TASK PROMPT:
Examine each line of the data. Copy those that contain the string "para".

SUPPLIED MATERIAL:
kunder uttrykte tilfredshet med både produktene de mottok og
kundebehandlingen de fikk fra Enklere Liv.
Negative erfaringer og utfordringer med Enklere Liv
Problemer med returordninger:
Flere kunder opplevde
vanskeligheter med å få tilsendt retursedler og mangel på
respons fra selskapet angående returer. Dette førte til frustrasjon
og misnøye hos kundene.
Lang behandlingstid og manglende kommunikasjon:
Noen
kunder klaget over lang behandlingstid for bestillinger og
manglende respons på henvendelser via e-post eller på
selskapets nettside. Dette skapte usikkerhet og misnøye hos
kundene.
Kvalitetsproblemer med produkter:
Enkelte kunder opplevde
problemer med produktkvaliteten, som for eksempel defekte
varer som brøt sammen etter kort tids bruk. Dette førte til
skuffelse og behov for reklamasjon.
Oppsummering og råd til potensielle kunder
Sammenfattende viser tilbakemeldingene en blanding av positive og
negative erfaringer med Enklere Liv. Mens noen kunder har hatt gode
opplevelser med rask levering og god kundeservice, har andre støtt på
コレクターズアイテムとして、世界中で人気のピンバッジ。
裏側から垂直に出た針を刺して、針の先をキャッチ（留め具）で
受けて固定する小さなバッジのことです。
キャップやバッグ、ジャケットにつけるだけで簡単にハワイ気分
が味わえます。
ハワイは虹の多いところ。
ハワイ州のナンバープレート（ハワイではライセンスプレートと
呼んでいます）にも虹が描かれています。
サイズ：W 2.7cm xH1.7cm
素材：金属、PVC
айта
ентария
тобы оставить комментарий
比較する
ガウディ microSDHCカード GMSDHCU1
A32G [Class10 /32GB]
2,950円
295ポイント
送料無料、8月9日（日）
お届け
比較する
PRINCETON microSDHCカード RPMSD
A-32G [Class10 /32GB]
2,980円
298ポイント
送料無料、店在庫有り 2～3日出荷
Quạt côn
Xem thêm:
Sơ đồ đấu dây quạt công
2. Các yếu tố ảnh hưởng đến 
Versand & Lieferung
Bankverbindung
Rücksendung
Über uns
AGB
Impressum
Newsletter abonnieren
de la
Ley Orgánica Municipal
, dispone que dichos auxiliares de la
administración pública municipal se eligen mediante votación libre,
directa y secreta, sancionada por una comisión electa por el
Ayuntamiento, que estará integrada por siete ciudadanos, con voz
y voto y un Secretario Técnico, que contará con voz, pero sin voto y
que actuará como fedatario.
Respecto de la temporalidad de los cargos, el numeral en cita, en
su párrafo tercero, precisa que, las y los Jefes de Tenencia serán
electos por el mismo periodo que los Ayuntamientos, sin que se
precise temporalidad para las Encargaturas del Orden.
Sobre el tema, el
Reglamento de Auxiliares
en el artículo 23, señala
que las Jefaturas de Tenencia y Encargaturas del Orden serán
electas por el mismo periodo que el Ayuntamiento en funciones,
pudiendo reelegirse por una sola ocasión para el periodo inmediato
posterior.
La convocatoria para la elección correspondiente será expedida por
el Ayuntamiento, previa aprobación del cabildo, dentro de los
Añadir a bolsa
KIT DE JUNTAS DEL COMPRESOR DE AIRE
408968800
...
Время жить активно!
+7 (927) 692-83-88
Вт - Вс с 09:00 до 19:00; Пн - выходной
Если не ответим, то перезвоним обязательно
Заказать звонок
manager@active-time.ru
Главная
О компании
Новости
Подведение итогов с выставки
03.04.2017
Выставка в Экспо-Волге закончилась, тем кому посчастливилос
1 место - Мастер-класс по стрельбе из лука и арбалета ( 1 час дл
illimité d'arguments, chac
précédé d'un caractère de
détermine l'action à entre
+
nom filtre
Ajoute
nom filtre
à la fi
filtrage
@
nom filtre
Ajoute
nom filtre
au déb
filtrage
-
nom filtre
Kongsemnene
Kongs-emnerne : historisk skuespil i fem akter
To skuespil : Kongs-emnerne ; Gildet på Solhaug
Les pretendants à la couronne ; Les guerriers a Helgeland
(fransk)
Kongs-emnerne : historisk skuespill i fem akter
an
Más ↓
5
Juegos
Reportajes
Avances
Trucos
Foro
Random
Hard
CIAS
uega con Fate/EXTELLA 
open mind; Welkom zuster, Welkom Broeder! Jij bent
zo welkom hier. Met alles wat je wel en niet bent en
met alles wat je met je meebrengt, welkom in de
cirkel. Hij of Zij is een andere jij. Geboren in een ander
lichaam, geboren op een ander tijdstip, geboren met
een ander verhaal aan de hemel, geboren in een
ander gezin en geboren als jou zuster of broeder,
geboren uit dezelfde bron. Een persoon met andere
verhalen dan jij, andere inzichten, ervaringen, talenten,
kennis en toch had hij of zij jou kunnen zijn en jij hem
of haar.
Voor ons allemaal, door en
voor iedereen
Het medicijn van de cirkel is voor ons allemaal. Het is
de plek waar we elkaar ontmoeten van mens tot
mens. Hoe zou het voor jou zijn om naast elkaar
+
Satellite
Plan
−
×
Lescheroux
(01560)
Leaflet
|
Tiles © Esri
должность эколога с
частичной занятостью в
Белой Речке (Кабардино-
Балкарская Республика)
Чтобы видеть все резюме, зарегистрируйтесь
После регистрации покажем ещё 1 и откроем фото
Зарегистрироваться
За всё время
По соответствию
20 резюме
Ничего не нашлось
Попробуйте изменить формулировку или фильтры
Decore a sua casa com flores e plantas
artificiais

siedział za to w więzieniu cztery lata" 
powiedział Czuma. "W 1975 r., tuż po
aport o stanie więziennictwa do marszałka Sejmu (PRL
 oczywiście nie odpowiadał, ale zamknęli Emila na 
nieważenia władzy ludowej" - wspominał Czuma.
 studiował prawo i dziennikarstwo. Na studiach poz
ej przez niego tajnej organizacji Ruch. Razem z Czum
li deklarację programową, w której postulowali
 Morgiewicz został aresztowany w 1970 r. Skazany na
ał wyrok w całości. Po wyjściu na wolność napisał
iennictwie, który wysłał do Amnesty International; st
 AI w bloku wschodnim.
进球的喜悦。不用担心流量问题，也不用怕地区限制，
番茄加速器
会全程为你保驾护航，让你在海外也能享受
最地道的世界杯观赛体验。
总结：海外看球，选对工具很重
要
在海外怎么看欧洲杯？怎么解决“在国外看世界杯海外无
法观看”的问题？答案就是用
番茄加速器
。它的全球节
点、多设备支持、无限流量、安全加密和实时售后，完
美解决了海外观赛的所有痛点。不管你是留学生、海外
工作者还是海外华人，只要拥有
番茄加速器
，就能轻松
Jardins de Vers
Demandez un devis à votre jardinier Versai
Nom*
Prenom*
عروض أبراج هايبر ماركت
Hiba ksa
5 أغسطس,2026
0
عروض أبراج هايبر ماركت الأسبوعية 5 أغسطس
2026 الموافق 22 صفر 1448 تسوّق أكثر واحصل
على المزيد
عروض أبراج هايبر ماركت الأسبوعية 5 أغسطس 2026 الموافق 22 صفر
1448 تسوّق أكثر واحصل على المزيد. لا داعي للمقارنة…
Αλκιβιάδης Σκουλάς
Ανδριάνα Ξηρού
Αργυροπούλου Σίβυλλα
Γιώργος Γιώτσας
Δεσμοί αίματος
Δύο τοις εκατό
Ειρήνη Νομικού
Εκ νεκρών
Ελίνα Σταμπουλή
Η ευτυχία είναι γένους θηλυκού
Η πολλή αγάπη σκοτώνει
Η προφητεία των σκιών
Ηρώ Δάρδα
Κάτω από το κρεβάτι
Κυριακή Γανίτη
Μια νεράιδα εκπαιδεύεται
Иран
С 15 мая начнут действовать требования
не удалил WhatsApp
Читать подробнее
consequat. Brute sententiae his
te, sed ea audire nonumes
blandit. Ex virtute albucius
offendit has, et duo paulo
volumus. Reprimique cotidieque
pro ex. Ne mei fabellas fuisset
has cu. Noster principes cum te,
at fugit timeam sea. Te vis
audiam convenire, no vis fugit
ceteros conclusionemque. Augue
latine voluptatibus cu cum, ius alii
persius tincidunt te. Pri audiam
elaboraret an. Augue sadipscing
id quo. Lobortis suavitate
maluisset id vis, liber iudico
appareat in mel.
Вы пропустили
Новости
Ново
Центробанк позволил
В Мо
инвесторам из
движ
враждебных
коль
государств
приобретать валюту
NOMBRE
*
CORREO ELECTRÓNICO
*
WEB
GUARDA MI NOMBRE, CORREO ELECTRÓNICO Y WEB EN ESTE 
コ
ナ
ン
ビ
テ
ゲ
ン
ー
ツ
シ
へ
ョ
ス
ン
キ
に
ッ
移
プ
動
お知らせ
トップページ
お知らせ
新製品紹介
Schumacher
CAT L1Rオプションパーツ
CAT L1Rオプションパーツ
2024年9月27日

RESULT BELOW:
precise temporalidad para las Encargaturas del Orden.
pudiendo reelegirse por una sola ocasión para el periodo inmediato
La convocatoria para la elección correspondiente será expedida por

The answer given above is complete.